Он сказал, что ест апельсины, которые крадет в соседней роще. А когда не ест апельсины, то лежит под натянутым между кустами брезентом и медитирует. Раз в неделю он тащился в город, получал пособие по безработице, покупал там бифштексы и фаршированные овощи, чтобы немного разнообразить свое меню. Это была прекрасная, наполненная жизнь, которую омрачала только одна вещь. Лесник, обнаружив натянутый брезент, всякий раз срывал его с кустов и выкидывал. «У них есть самолеты-разведчики, — поведал мне Апостол, — и, как только им удается засечь в зеленых кустах голубой квадрат, они посылают лесника. Общество, ополчающееся против отдельной личности, нездорово».

Я спросил, почему бы ему не достать зеленый брезент, и он ответил, что в магазине такой не сыщешь. Тогда я спросил, почему бы ему не скопить денег из пособия и не приобрести какую-нибудь лачужку, чтобы выращивать собственные апельсиновые деревья? Он возразил, что так дело не пойдет, ибо ожидание и сбор урожая и будет той самой целью, которая вернет его к безудержным крысиным гонкам, от чего он и бежал. Я понял, что ничего не смогу ему посоветовать, потому что он мыслит гораздо глубже меня. И тогда-то решился спросить его, не пришел ли он к решению загадки человечества о смысле существования, пока лежал под брезентом и медитировал.

Он расплылся в широкой безмятежной улыбке, обнажив редкие зубы с застрявшими кусочками апельсина, что сделало его бородатое лицо похожим на влажную пещеру. Улыбнулся и гаркнул: «Да!»

В ту же самую секунду накатила большая волна, он захлопнул рот и прыгнул на нее, взлетел на гребень, будто оседлал, и покатил к берегу, а я остался стоять там, где и был. Опомнившись, я попытался заскользить вдогонку. Но все походило на сон, потому что отливная волна была такой мощной, что я не смог сдвинуться и на дюйм. А Апостол возвращаться ко мне и не думал. Он вылез на берег и удалялся, унося с собой под брезент великую Тайну Жизни.

Уже потом я кое-что вспомнил: на нем не было плавок! Все время, что я с ним беседовал, он под водой был совершенно голым.

Удивительно, Рейчел, как это меня враз расхолодило. Вид его голой задницы, казалось, лишил значительности все, что он мне тут наговорил.

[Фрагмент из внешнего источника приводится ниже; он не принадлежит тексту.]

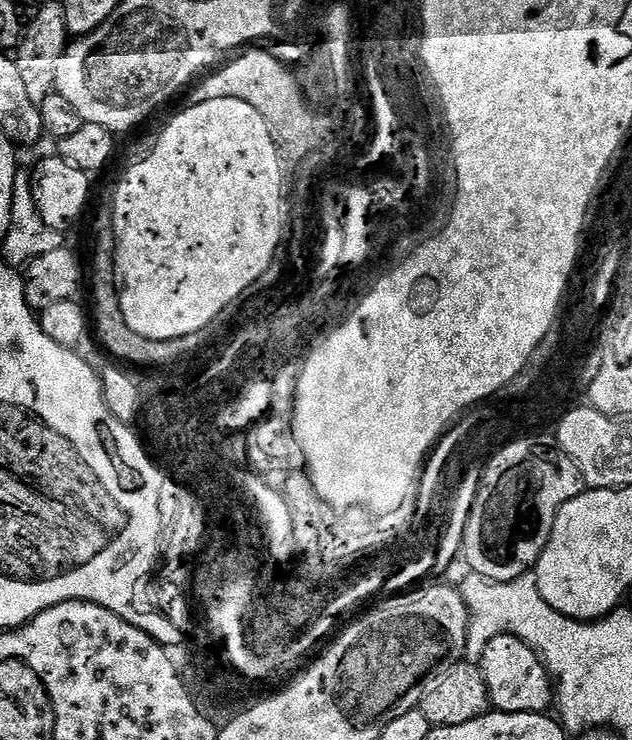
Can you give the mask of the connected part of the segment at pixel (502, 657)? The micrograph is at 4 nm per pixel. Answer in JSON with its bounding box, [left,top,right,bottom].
[478,636,554,713]

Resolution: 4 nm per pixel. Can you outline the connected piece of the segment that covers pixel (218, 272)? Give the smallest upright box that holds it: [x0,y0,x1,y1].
[110,98,286,340]

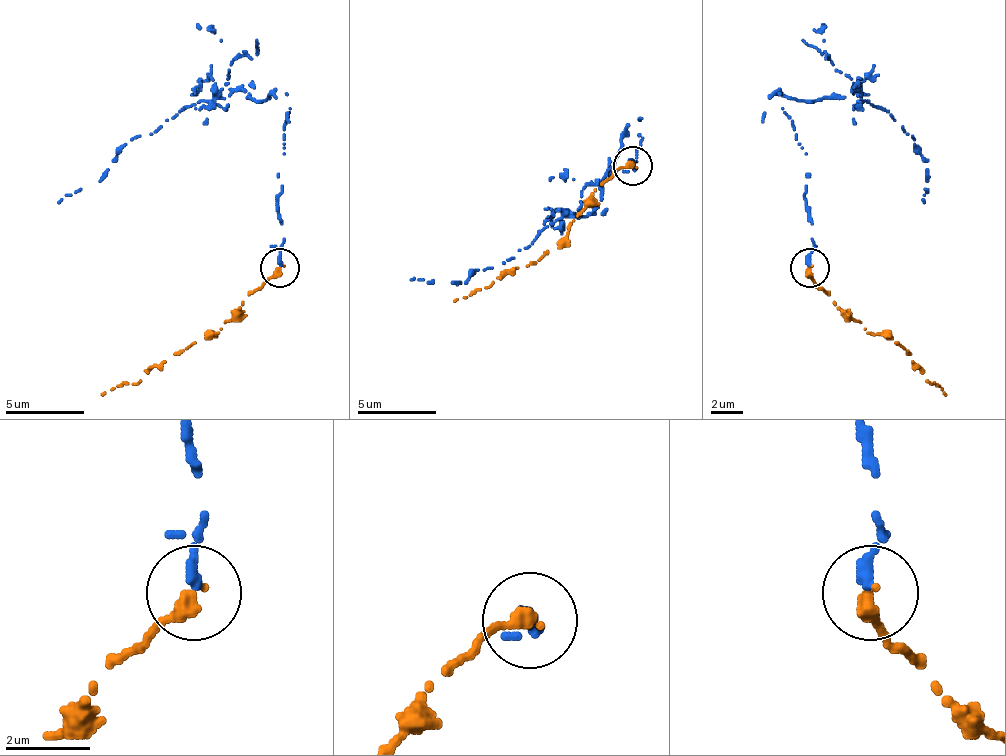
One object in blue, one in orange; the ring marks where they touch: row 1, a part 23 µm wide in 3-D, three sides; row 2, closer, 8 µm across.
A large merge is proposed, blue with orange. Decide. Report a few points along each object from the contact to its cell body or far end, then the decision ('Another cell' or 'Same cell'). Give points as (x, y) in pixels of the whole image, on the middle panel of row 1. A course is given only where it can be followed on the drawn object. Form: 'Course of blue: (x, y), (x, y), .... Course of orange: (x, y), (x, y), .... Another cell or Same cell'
Course of blue: (633, 166), (637, 135), (629, 131), (590, 213), (551, 221), (503, 265), (409, 280). Course of orange: (633, 166), (621, 166), (590, 194), (558, 249), (499, 272), (488, 288), (452, 300). Another cell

Я не стал догонять его и смотрел, как он пробирается между кактусами в дальнем конце пляжа, стараясь не уколоться. Я знал, что даже если он и нашел Ответ — а я уже сомневался, нашел ли он его, — то все равно толку от него не будет. Он был слишком уязвим. Если до него не доберется лесник, то уж кактус непременно достанет, коли он не натянет на себя что-нибудь, а я и вообразить не мог, что он это сделает.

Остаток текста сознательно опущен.